Initially I was using an MemoryStore in Socket.io, and when I scaled it up using "heroku ps:scale web=2", it started working intermittently, and giving this error in the client:
Uncaught TypeError: Property 'open' of object #<Transport> is not a function
I found in the Socket.io documentation that "if you want to scale to multiple process and / or multiple servers you can use our RedisStore which uses the Redis NoSQL database as man in the middle"
So, I created a RedisStore:
var newRedisStore = new RedisStore({
redisPub : pub,
redisSub : sub,
redisClient : client
});
and configured Socket.io to use it:
//set up Web Socket Server
io.configure(function () {
io.set("transports", ["xhr-polling"]);
io.set("polling duration", 10);
io.set('store', newRedisStore);
});
And it all works perfectly locally and with one web dyno in Heroku. But as soon as I scale it to more than one process, it starts intermittently not working again, although now I don't get the error anymore. So, I'm not sure where to go from here.

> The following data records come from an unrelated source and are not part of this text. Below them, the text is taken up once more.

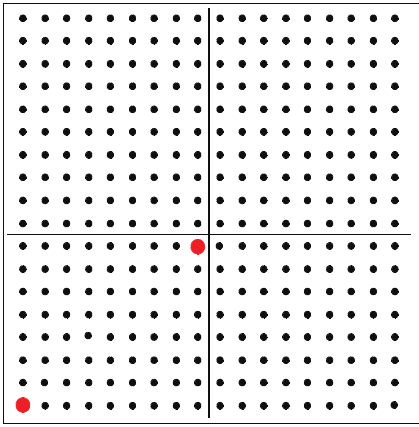
Figure 13: Observation plane divided into 4 quadrants.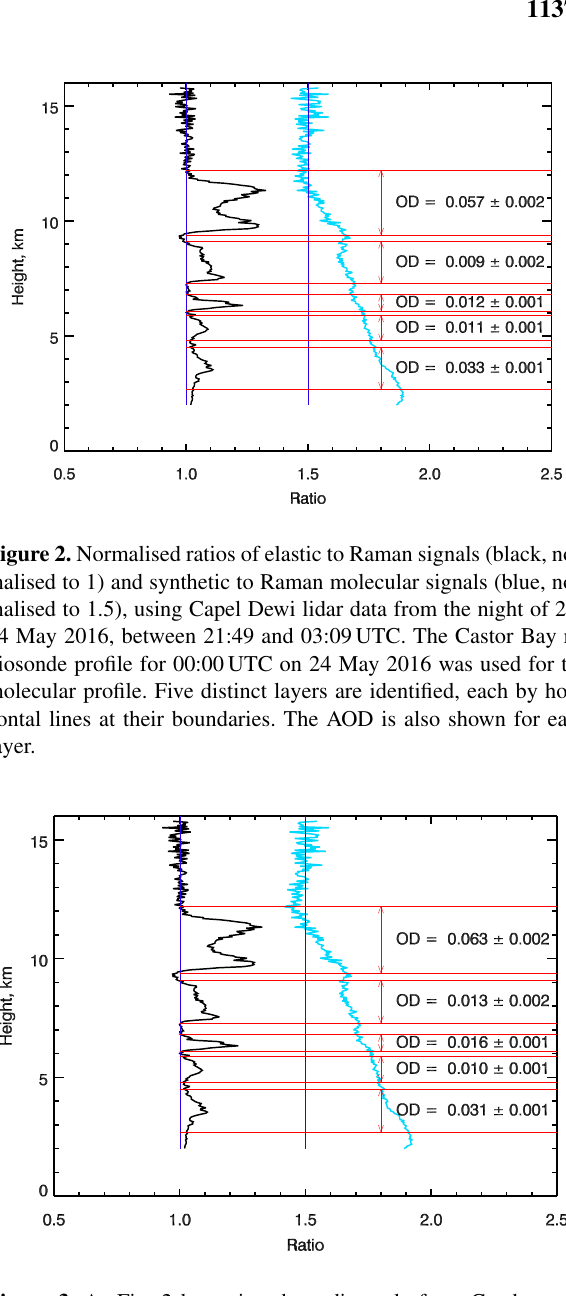
Figure 3. As Fig. 2 but using the radiosonde from Camborne at 00:00UTC on 24 May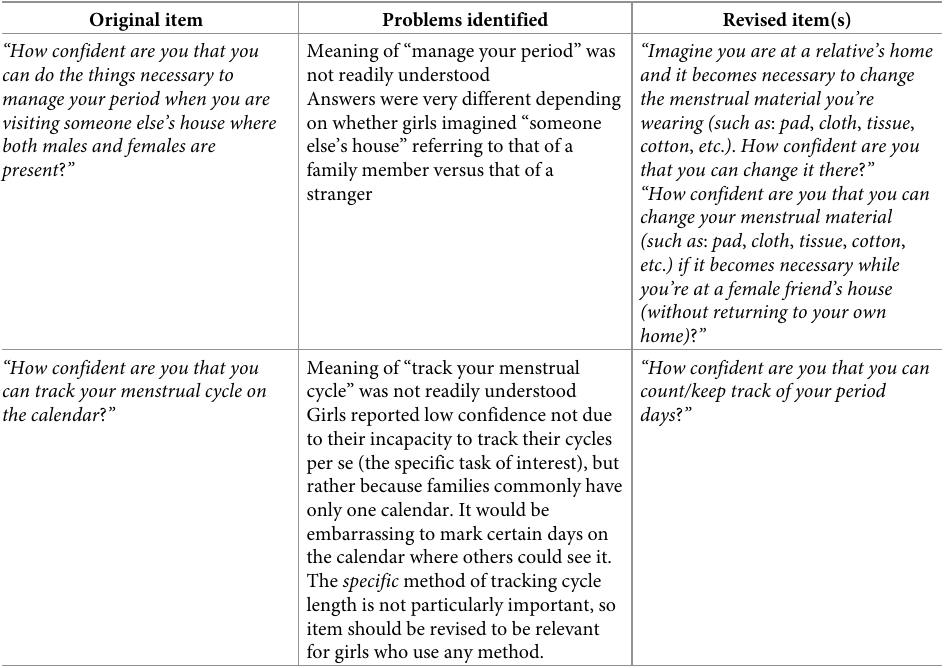
Table 1. Example item revisions based on findings from cognitive interviews with schoolgirls during the develop- ment of the Self-Efficacy in Addressing Menstrual Needs Scale in Bangladesh,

These are the logs I'm getting from Heroku with 2 processes:
2012-06-16T15:36:12+00:00 app[web.2]: debug: setting poll timeout
2012-06-16T15:36:12+00:00 app[web.2]: debug: clearing poll timeout
2012-06-16T15:36:12+00:00 app[web.2]: debug: xhr-polling writing
7:::1+0 2012-06-16T15:36:12+00:00 app[web.2]: warn: client not
handshaken client should reconnect 2012-06-16T15:36:12+00:00
app[web.2]: debug: set close timeout for client 15718037491002932534
2012-06-16T15:36:12+00:00 app[web.2]: debug: cleared close timeout for
client 15718037491002932534 2012-06-16T15:36:12+00:00 app[web.2]:
info: transport end (error) 2012-06-16T15:36:12+00:00 app[web.2]:
debug: discarding transport
Did you try using Cluster module from Node? http://nodejs.org/api/cluster.html
Like:
var cluster = require('cluster');
var http = require('http');
var numCPUs = require('os').cpus().length;
if (cluster.isMaster) {
// Fork workers.
for (var i = 0; i < numCPUs; i++) {
cluster.fork();
}
cluster.on('death', function(worker) {
console.log('worker ' + worker.pid + ' died');
});
} else {
// Worker processes have a http server.
http.Server(function(req, res) {
res.writeHead(200);
res.end("hello world\n");
}).listen(8000);
}
Or:
var cluster = require('cluster');
var http = require('http');
var numCPUs = require('os').cpus().length;
if (cluster.isMaster) {
// Fork workers.
for (var i = 0; i < numCPUs; i++) {
cluster.fork();
}
} else {
var sio = require('socket.io')
, RedisStore = sio.RedisStore
, io = sio.listen(8080, options);
// Somehow pass this information to the workers
io.set('store', new RedisStore);
// Do the work here
io.sockets.on('connection', function (socket) {
socket.on('chat', function (data) {
socket.broadcast.emit('chat', data);
})
});
}
Like you can see here.
Scaling at heroku is done using heroku ps:scale {number}, you can't spawn processes there. I have the same issue right now.